Nonobviousness of Commercially Successful Designs: Mmm, Mmm, Not So Fast
It is said that Andy Warhol painted the famous Campbell’s Soup Cans after an art gallery proprietor told him to paint “something you see every day and something that everybody would recognize.” While Mr. Warhol’s Campbell’s Soup Can is now obviously quintessential pop art, so too are the grocery store displays used to sell those soup cans according to the U.S. Court of Appeals for the Federal Circuit. Last week, the Court clarified how the objective indicia of nonobviousness should be applied to successful and praise-worthy soup can displays. Campbell Soup Co. v. Gamon Plus, Inc., Nos. 2020-2344, 2021-1019, 2021 U.S. App. LEXIS 24760 (Fed. Cir. Aug. 19, 2021).
Campbell Soup Company (“Campbell”) and its affiliates were accused of infringing two of Gamon Plus, Inc.’s (“Gamon”) design patents for a vertical gravity feed dispenser. For years Campbell used Gamon’s product, called the iQ Maximizer, praised it publicly, and attributed to it Cambell’s success in the market. However, Campbell changed to a different supplier of gravity feed dispensers which prompted Gamon to bring suit for patent infringement. Campbell responded by petitioning for inter partes reviews of the two design patents.

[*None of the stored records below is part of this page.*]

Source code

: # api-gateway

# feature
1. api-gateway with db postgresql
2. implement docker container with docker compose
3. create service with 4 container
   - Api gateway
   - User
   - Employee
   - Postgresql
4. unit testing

A comparison of the claimed design and the prior art is depicted below. The Patent Trial and Appeal Board (the “Board”) ultimately determined that Campbell failed to prove unpatentability because, although the prior art has the same overall visual appearance as the claimed designs, this was outweighed by objective indicia of nonobviousness. Id. at 5-7.
The claimed design.
The prior art.
The Board’s determinations of nonobviousness were premised on its finding that the iQ Maximizer—the commercial embodiment of the claimed design—was “coextensive” with the claimed design and that a presumption of a nexus should apply to the evidence of commercial success and industry praise. Id. at 7. However, the Federal Circuit saw things differently and reminded the Board that being “coextensive” means that the commercial embodiment as a whole “is the invention disclosed and claimed.” Id. at 10 (citing Fox Factory, Inc. v. SRAM, LLC, 944 F.3d 1366, 1373 (Fed. Cir. 2019)). Thus any differences between the commercial embodiment and the claimed design are critical to this determination. Accordingly, any unclaimed features of the design must be “nothing more than additional insignificant features.” Id.
As the Court highlighted and as depicted below, the differences between what is claimed in the design (shown in solid lines) and what is unclaimed (shown in dashed lines) is very significant in this case.
The claimed design.
The claimed design with unclaimed elements removed.

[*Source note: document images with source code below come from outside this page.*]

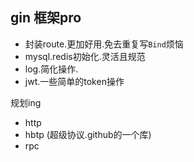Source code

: ## gin 框架pro

- 封装route.更加好用.免去重复写`Bind`烦恼
- mysql.redis初始化.灵活且规范
- log.简化操作.
- jwt.一些简单的token操作

规划ing
- http
- hbtp (超级协议.github的一个库) 
- rpc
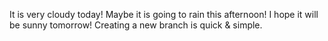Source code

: It is very cloudy today!
Maybe it is going to rain this afternoon!
I hope it will be sunny tomorrow!
Creating a new branch is quick & simple.

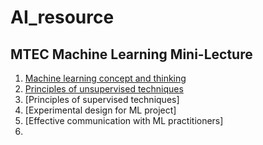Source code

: # AI_resource

## MTEC Machine Learning Mini-Lecture
1. [Machine learning concept and thinking](https://www.youtube.com/watch?v=kBXG5GHEbaY&list=PLJIJClalm2xNwyA2P2k6HRBxmWRW422Ex&index=2&t=337s)
2. [Principles of unsupervised techniques]()
3. [Principles of supervised techniques]
4. [Experimental design for ML project]
5. [Effective communication with ML practitioners]
6. 
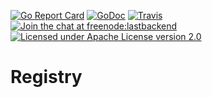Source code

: [![Go Report Card](https://goreportcard.com/badge/github.com/lastbackend/registry)](https://goreportcard.com/report/github.com/lastbackend/registry)
[![GoDoc](https://godoc.org/github.com/lastbackend/registry?status.png)](https://godoc.org/github.com/lastbackend/registry)
[![Travis](https://travis-ci.org/lastbackend/registry.svg?branch=master)](https://travis-ci.org/lastbackend/registry)
[![Join the chat at freenode:lastbackend](https://img.shields.io/badge/irc-freenode%3A%20%23lastbackend-blue.svg)](http://webchat.freenode.net/?channels=%23lastbackend)
[![Licensed under Apache License version 2.0](https://img.shields.io/github/license/lastbackend/registry.svg?maxAge=2592000)](https://www.apache.org/licenses/LICENSE-2.0)

# Registry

According to the Court, the Board erred by analyzing whether the unclaimed features were insignificant to the “ornamental design.” Id. at 11. Ornamentality is typically central to the analysis of design patents. But the “coextensiveness” test—which does not distinguish between design patents and utility patents—asks “whether the unclaimed features are ‘insignificant,’ period.” Id. As shown above, the claimed design covers only a small portion of the entire product: the label area, cylindrical object, and stops. However, the entire rearward rails and side portions are unclaimed. It was not disputed that those other structures are significant because they facilitate the loading and dispensing of soup cans. Id. After applying the correct standard, the Court held that the commercial embodiment is not coextensive with the claimed design. Id. at 11-12.
In its decision, the Court recognized the difficulty of applying its standard to design patents. Because design patents cannot claim significant functional features, a design patent will always have some significant unclaimed features when compared to its functional commercial embodiment. The Court explained in a footnote that it is “hard to envision a commercial product that lacks any significant functional features such that it could be coextensive with a design patent claim.” Id. at FN1. Thus, while the Court stated that it does “not go so far as to hold that the presumption of nexus can never apply in design patent cases,” it is very unlikely that such a presumption can reasonably be met. See id.